Nicht nur die gesellschaftlichen Risse, die sich in der Coronapandemie gezeigt haben, sondern auch die innerkirchlichen Rissbildungen haben mit der (De‑)​Konstruktion von Identität(en) zu tun. „Überpinselt die Risse nicht!“, ist das Plädoyer von Paulina Pieper (in Anlehnung an einen Vortrag von Karl Rahner aus dem Jahr 1962). Sie zeigt Ansätze dafür auf, wie Risse bearbeitet werden können, und erklärt, welche Rolle Kintsugi dabei spielt.

Quer über die Wohnzimmerwand meines Elternhauses verlief eine Zeit lang ein dunkler und unregelmäßiger Riss. Er entstand 2008, als in der Nacht vom 23. auf den 24.12. in Folge eines adventlichen Beisammenseins bei Plätzchen und Glühwein am Feuerkorb der an diese Außenwand grenzende Geräteschuppen in Flammen aufging. Ich erinnere mich gut daran, wie das Feuer neben dem Haus waberte und drohte, auf das gesamte Gebäude überzugreifen. Obwohl das Haus weitgehend unbeschadet blieb und wir den Heiligabend wie gewohnt unter dem bereits geschmückten Weihnachtsbaum in der guten Stube verbringen konnten, blieb dieser Riss, der dem Urteil der Versicherungsingenieure zufolge keine Auswirkungen auf die Statik des Gebäudes haben sollte, für mich wie ein Mahnmal. Denn mir stellte sich immer die Frage, ob man einen solchen Riss einfach ignorieren sollte. Wissen wir, wie es in der Wand dahinter aussieht? Kann er zum Einfallstor für Faktoren werden, die Erosion begünstigen und auf lange Sicht zum Einsturz führen? Wenn ich länger hinschaute, fragte ich mich außerdem: Ist der Riss nicht mit der Zeit größer geworden?

Risse in der Gesellschaft

Das Bild des Risses, der sich durch ein stabil wirkendes Konstrukt zieht, wird häufig verwendet, um darauf hinzuweisen, dass etwas droht auseinanderzubrechen. Der Clou daran ist, dass der Riss ein äußerlich sichtbares Zeichen für innere Auseinandersetzungen ist, denn Risse entstehen physikalisch betrachtet in der Regel dort, wo die Spannung im Inneren eines Objekts zu groß wird.

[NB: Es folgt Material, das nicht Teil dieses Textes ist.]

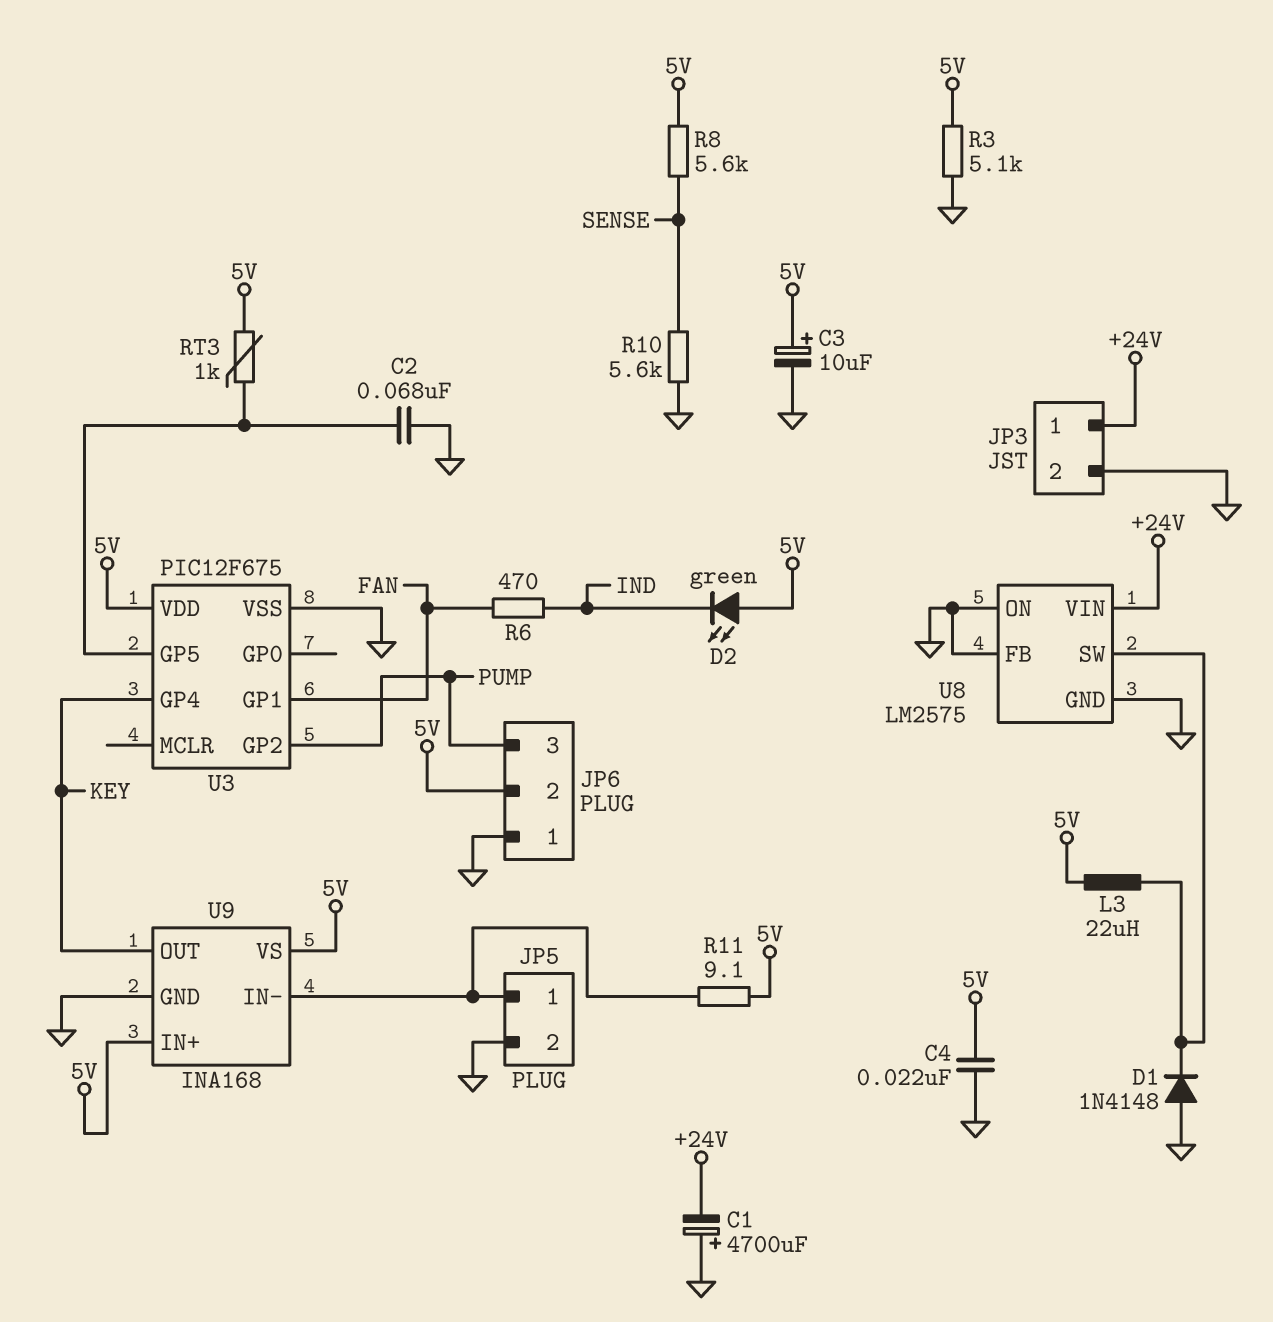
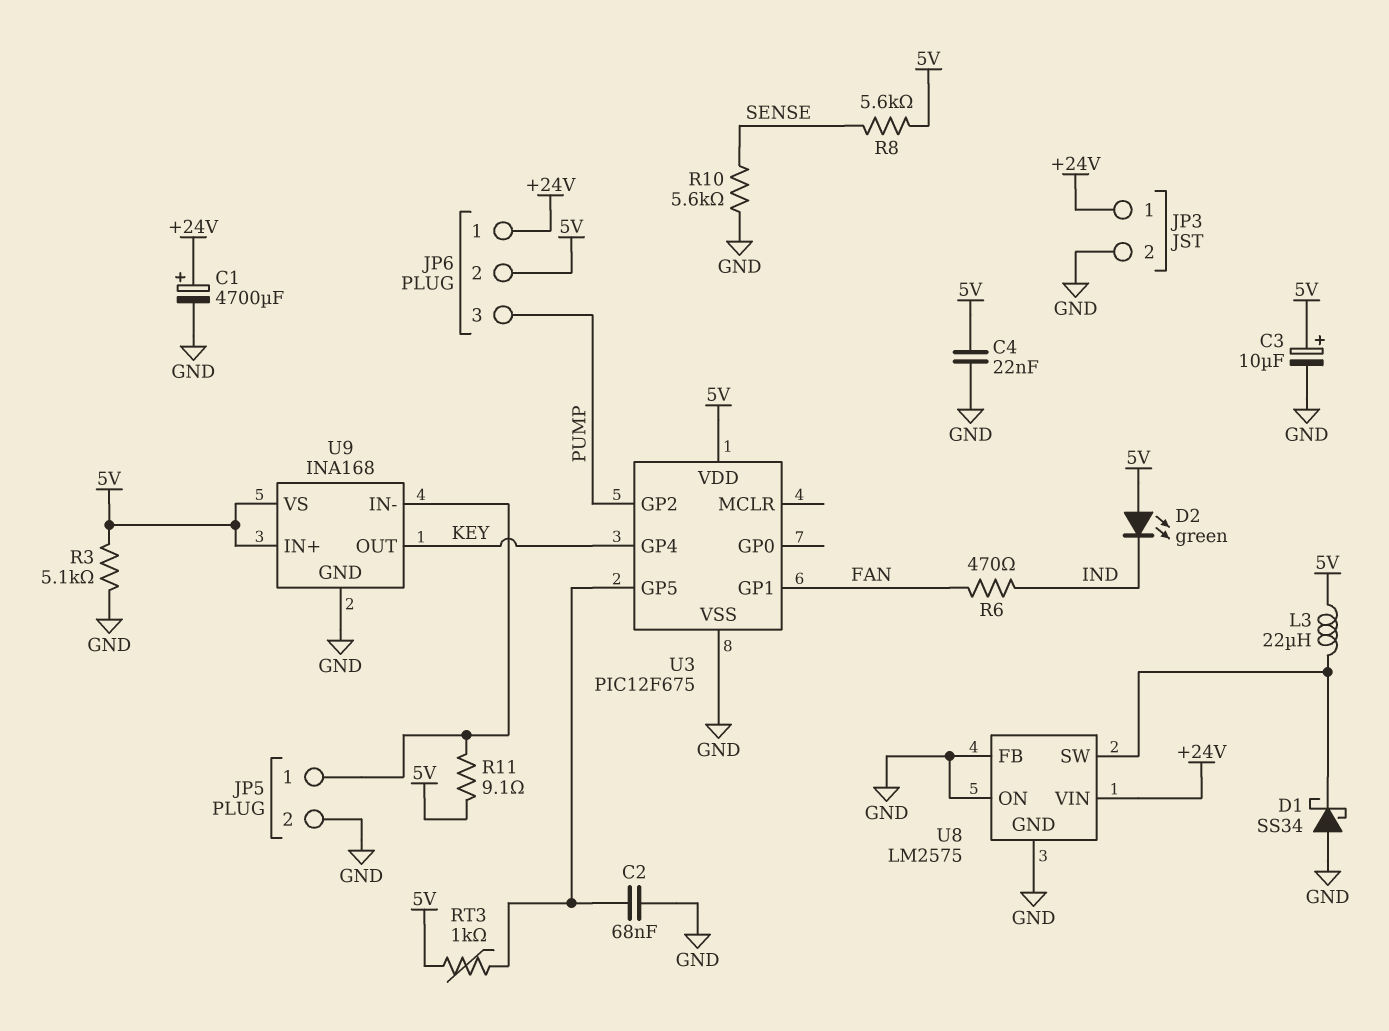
C1: 4700uF (plus GND, minus +24V) -> 4700uF (plus +24V, minus GND)
D1: diode 1N4148 (A GND, K U8/SW) -> schottky SS34 (A GND, K U8/SW)
JP6 pin 1: GND -> +24V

Daher ist häufig in durch Krisen ausgelösten Debatten von Rissen die Rede, bei denen es um Verantwortlichkeit (Flüchtlingskrise 2015), Abhängigkeit (Finanzkrise 2008) oder die Fragilität unserer Systeme (Coronapandemie 2020), immer aber auch um die Agilität von Staat und Politik und um Rechte von Bürger:innen geht. In den Debatten der vergangenen Jahre zeigte sich dabei eine wiederkehrende Dynamik: Risse im gesellschaftlichen Gefüge werden proklamiert, wenn die Auseinandersetzungen hitzig werden, wenn also die Spannung steigt – und Spannungen nehmen immer dann zu, wenn die individuelle Betroffenheit stärker zu spüren ist. Dies ist in der Regel der Fall, wenn es um grundlegende Menschen- und Freiheitsrechte geht und die Auswirkungen nicht nur ein abstraktes Konstrukt wie den Staat, die Politik oder das Wirtschaftssystem betreffen, sondern jede:r Einzelne sie zu spüren bekommt.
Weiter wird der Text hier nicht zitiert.